Previously, I mostly lived alone. With the minor exception of two rats (“Rats?!” You cry, in shock and horror, “Rats,” I respond.) whom I adopted last year from a lab that didn’t want them anymore.
The ladies (for ladies they were) lived with me quite contentedly, until they recently decided that what would be Lots of Fun would be to get all old and sick. I disagreed, and said that if they continued this inapporpriate behavior, I would have no choice but to take Very Strong Measures. Well, they did thus continue, and I settled upon Saturday as their Day of Reckoning.
Now, when one embarks upon a Day of Reckoning, with the elimination of certain disobedient creatures in mind, one must needs have capable allies. Like a BB gun, or a nice heavy book. Such was not the case with me, for - believe what you will - I am not a brute. No, this was not a job I could do myself. I would need the assistance of persons skilled and experienced in the eliminatory arts. So I contacted a local, who called herself by the ominous epithet of “The Veterinarian,” and arranged a meeting with her.
Shortly before the appointed hour, I parked my car in the darkened garage, and walked slowly toward the stairwell. The sudden glow of a lighter in the darkness, accompanied by a raspy cough, alerted me that I was not alone.
“You’re late,” said a voice out of the darkness, and as I peered around a crookedly parked SUV, I caught a glimpse of her. Clothed in a dark trenchcoat, a fedora pulled low over her eyes, she puffed a lungful of rancid smoke my way.
I didn’t respond to her observation. I was not, in fact, late. Clearly I was later than she, but we had agreed on midnight, and it was now only 11:55. She was trying to throw me off my guard, probably with intent to haggle me up to a higher price for the job I had in mind. I would not be moved.
“Are you The Veterinarian?” I asked, foolishly. Who else could she be? The Vet was known to work alone (she didn’t trust others with her business, knowing that it was a line of work in which one could easily be double-crossed). She would never have sent another to conclude a contract.
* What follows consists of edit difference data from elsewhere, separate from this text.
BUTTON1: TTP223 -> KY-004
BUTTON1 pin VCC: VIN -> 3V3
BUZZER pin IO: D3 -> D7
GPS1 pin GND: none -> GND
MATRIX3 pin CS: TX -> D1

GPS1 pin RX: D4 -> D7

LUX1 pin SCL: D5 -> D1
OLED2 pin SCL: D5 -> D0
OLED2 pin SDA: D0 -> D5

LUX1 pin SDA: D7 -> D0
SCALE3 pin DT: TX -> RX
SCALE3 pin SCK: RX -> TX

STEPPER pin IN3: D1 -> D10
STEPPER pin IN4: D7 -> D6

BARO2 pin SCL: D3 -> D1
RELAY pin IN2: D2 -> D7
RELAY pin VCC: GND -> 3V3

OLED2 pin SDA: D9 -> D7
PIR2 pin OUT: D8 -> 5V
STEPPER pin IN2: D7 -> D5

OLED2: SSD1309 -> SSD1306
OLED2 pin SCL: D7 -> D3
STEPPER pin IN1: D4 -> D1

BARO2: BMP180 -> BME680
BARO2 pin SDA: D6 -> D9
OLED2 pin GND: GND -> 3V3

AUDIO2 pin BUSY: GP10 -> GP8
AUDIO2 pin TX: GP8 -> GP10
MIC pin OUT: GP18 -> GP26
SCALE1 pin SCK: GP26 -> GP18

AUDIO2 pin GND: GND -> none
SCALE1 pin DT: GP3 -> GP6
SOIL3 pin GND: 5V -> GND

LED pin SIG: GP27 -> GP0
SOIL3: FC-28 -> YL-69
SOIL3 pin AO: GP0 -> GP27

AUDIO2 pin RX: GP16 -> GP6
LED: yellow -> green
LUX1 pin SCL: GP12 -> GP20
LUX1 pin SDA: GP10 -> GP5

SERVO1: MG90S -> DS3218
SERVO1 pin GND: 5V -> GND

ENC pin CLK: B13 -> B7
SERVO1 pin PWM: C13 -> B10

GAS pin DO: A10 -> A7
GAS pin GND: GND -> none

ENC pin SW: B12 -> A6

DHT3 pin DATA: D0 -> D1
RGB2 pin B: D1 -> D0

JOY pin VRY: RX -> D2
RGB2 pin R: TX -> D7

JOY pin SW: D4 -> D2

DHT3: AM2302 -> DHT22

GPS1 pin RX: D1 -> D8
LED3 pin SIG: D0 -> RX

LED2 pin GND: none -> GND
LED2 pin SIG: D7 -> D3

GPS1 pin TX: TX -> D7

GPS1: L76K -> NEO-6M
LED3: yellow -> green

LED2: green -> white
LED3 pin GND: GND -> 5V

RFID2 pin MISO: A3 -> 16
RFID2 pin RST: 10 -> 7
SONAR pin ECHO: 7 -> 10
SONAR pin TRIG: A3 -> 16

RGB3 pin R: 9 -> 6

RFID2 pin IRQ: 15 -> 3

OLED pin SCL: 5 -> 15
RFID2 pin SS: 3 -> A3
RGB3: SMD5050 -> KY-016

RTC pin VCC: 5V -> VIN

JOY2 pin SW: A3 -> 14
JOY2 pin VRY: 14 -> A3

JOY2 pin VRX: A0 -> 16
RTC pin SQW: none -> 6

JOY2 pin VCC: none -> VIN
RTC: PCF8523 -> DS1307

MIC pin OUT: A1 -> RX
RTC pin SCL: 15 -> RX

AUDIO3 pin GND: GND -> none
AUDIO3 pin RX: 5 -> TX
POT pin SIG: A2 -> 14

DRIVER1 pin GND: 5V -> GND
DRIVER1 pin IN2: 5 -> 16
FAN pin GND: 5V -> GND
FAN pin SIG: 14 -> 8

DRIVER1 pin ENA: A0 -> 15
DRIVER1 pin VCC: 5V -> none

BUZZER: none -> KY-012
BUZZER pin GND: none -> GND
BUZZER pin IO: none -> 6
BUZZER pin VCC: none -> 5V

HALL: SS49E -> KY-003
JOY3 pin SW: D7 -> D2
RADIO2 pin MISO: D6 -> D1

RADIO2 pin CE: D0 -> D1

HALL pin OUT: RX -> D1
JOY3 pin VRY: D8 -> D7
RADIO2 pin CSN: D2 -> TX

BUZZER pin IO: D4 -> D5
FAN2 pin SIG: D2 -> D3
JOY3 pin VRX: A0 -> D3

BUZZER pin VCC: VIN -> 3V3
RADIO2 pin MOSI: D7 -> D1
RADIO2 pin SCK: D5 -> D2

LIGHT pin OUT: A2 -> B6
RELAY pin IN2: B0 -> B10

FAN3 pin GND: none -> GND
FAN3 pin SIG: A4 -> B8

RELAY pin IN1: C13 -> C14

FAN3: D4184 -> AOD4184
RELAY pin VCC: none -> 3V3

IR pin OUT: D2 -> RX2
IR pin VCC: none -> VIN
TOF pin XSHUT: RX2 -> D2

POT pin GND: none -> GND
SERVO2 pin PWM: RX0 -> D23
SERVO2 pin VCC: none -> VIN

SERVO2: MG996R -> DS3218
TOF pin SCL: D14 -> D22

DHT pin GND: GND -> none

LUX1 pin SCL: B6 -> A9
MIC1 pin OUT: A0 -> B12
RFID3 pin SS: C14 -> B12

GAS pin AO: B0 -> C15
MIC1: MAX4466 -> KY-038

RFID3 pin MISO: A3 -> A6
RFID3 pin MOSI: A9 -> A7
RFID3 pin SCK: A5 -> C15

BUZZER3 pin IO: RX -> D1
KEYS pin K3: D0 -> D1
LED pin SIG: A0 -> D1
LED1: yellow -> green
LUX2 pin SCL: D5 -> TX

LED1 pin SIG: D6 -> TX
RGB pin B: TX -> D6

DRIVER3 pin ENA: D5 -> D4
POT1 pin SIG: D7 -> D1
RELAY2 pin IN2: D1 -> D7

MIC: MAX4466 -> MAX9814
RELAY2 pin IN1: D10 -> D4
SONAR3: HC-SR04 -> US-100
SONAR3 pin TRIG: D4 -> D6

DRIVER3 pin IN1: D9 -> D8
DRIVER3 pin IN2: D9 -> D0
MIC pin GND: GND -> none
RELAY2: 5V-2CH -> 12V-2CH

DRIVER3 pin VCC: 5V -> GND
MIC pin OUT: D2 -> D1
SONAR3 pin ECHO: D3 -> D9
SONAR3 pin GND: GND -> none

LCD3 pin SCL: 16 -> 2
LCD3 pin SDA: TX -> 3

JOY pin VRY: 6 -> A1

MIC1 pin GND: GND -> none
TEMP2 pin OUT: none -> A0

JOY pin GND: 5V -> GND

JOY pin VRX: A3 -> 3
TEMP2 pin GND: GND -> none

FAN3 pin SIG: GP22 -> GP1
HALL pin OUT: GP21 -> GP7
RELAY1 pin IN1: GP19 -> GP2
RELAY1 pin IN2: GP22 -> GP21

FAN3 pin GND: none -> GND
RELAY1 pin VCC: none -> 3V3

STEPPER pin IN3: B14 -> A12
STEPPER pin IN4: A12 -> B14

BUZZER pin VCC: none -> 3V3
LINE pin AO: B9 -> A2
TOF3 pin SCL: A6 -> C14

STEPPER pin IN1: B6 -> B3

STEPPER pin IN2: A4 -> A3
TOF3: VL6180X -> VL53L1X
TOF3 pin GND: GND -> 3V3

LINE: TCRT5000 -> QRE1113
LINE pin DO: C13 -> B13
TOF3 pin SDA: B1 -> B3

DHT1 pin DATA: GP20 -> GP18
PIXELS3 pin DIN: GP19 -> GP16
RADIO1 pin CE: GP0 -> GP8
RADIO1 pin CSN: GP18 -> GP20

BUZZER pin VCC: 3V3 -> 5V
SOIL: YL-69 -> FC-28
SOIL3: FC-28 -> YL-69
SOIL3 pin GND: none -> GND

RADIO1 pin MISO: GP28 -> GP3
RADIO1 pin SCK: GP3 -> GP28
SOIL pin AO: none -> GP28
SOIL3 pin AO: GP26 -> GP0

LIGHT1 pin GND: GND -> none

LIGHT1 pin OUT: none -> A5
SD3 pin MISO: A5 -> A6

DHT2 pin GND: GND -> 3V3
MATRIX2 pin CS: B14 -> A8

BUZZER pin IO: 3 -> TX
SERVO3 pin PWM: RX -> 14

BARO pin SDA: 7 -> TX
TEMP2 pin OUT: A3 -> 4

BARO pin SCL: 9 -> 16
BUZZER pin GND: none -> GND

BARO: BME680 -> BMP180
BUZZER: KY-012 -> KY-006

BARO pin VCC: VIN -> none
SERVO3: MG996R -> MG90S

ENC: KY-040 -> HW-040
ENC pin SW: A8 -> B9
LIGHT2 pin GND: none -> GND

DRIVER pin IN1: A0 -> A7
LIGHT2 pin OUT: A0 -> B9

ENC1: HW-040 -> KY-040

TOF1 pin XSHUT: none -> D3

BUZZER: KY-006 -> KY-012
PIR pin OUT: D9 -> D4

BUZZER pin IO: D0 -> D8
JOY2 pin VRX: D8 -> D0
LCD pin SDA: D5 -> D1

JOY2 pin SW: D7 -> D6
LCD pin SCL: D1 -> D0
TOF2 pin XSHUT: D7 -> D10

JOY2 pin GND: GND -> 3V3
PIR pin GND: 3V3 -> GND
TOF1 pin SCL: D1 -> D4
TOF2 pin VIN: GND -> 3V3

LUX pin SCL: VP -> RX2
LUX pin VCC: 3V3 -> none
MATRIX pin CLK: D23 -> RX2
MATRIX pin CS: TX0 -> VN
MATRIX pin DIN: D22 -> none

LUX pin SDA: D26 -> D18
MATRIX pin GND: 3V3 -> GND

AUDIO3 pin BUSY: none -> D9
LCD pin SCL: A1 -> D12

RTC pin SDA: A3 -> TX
But I had asked, and she responded with a growled “Who wants to know?”
This was getting stupid. “Look,” I said. “We both know why I’m here. Do you want the job?”
She coughed again, and chewed her soggy cigar. “Would it be worth my while?”
“I can give you fifty.”
“Fifty dollars? For TWO? I’ve never worked for so little.” She seemed insulted by the very suggestion.
“Two, yeah, but they’re little - you can batch 'em,” I argued. “Look, I’ve had cheaper offers elsewhere, but I know you do good work, and I want this done clean. Nothing left behind, if you catch my drift.”
She considered the offer. It seemed I had soothed her pride somewhat. “Well, I’m not used to such pathetic pay, but things have been slow lately - you know how it is, nobody wants to knock off the family dog during the holidays; upsets the kiddies and all. So maybe we can make a deal on this. Maybe I’ll do it.”
“Maybe?” I asked. I was looking for some measure of assurance that I wasn’t wasting my time.
“Bring them to this address.” She scrawled a street and number on a wrinkled old store receipt she had drawn from her pocket. You bring the cash, I’ll see about maybe helping you out with your problem. And I’ll do it clean, like you said."
I took the note, nodding my understanding. “I’ll bring them by.”
“Now go. You leave first,” she instructed me. She apparently didn’t want to be watcdhed as she made her getaway.
I turned and slowly walked away, never looking back in her direction.
So it was done. Fifty dollars later, and I’m a free woman. No more scratching and scuffling in the dead of night. No more cage cleaning, or bottle filling, or feeding. I came home from the Vet’s office, and scrubbed the cage clean of every foul odor, every spot of besmirchment, every indication that ever a creature lived in there (let alone, two).
If only I could scrub away the stain on my soul. But, alas, that will remain with me until the end of my days.